Allure used a Virtual Private Network, or VPN, to conceal the IP addresses of reviews. Allure posted the fake reviews while signed on to the VPN so they couldn’t be traced back to the Allure Esthetic offices or be flagged by review sites as false.

One web designer said, “Whenever we were to do something that was immoral or illegal, we would sign into the VPN… and then when we were done, we would sign off of the VPN.”

Allure employees also used the same VPN, and hundreds of fake email accounts, to allow the clinic to take skincare rebates intended for patients. The company used real patient names and birthdates, without those patients’ consent, to register for rebate programs through a skincare brand Allure used on its patients. Allure received thousands of dollars every month from these rebates — rebates that should have gone to patients.

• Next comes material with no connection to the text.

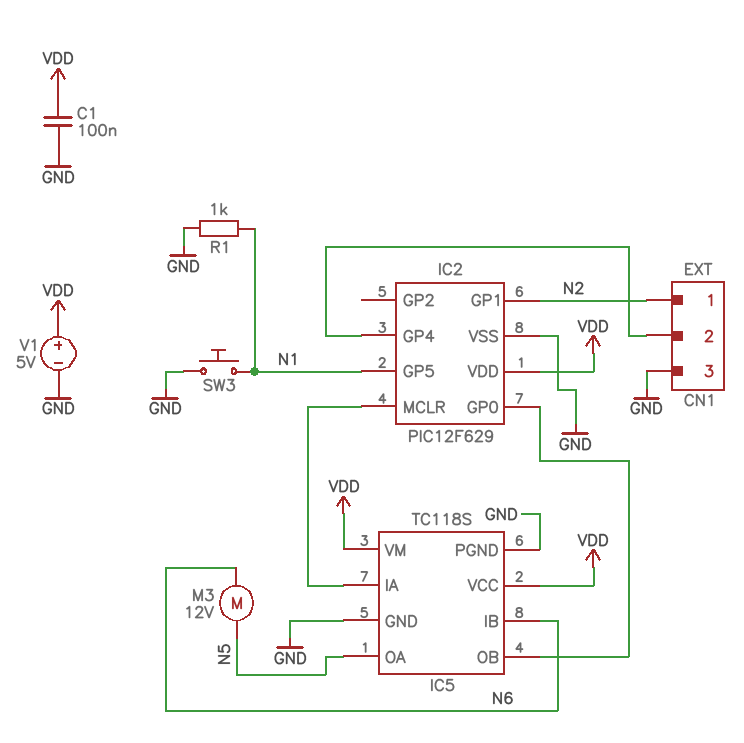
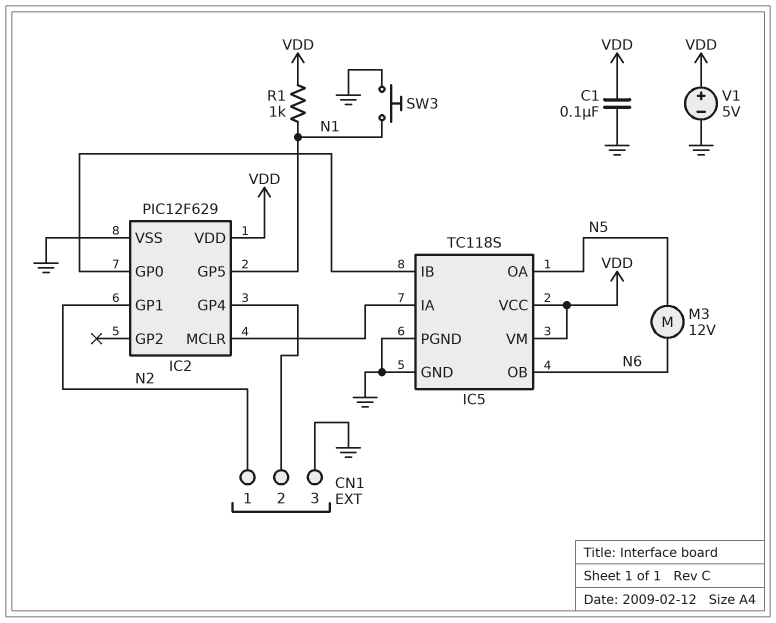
IC5 pin IB: N6 -> IC2/GP0
IC5 pin OB: IC2/GP0 -> N6
R1: 1k (GND, N1) -> 1k (N1, VDD)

Allure altered “before and after” photos to make the results seem better than they actually were

Allure posted altered “before and after” photos on social media that were edited beyond basic photo touch-ups and removal of identifying features. Allure directed its employees to make major alterations to photos.

One former employee said, “I was asked to move a nipple several inches on the ‘after’ photo to make it appear symmetrical with the other. I was asked to manipulate the ‘after’ photograph of a patient to make it more symmetrical with the other. I was asked to manipulate the ‘after’ photograph of a patient who had hair plugs to cover a bald spot. And I was asked to Photoshop the photos of patients who had tummy tuck procedures and make them look curvier and flatter.”

Legal claims

Ferguson’s lawsuit asserts that Allure and Sajan violated HIPAA, the Washington State Consumer Protection Act (CPA) and the Consumer Review Fairness Act (CRFA), a federal law that protects consumers’ rights to post truthful reviews about a business.

Allure violated the CRFA each time it required patients to sign NDAs restricting negative reviews. Allure required over 10,000 patients to sign the “pre-service” NDAs, and hundreds of patients signed the “post-service” NDAs. All of Allure’s and Sajan’s violations of HIPAA and CRFA are also violations of the CPA.
The lawsuit asks the court to:

  • Order that all NDAs Allure required patients to sign are void and unenforceable, and require Allure to inform its patients in writing that these NDAs are invalid;
  • Block Allure from enforcing or threatening to enforce the NDAs;
  • Require Allure to pay penalties up to $7,500 per violation; and
  • Require Allure to pay restitution to patients for the $100 pre-service consultation fee and any cash rebates Allure kept that were owed to patients. The exact amount of restitution owed to each patient will be determined in further discovery.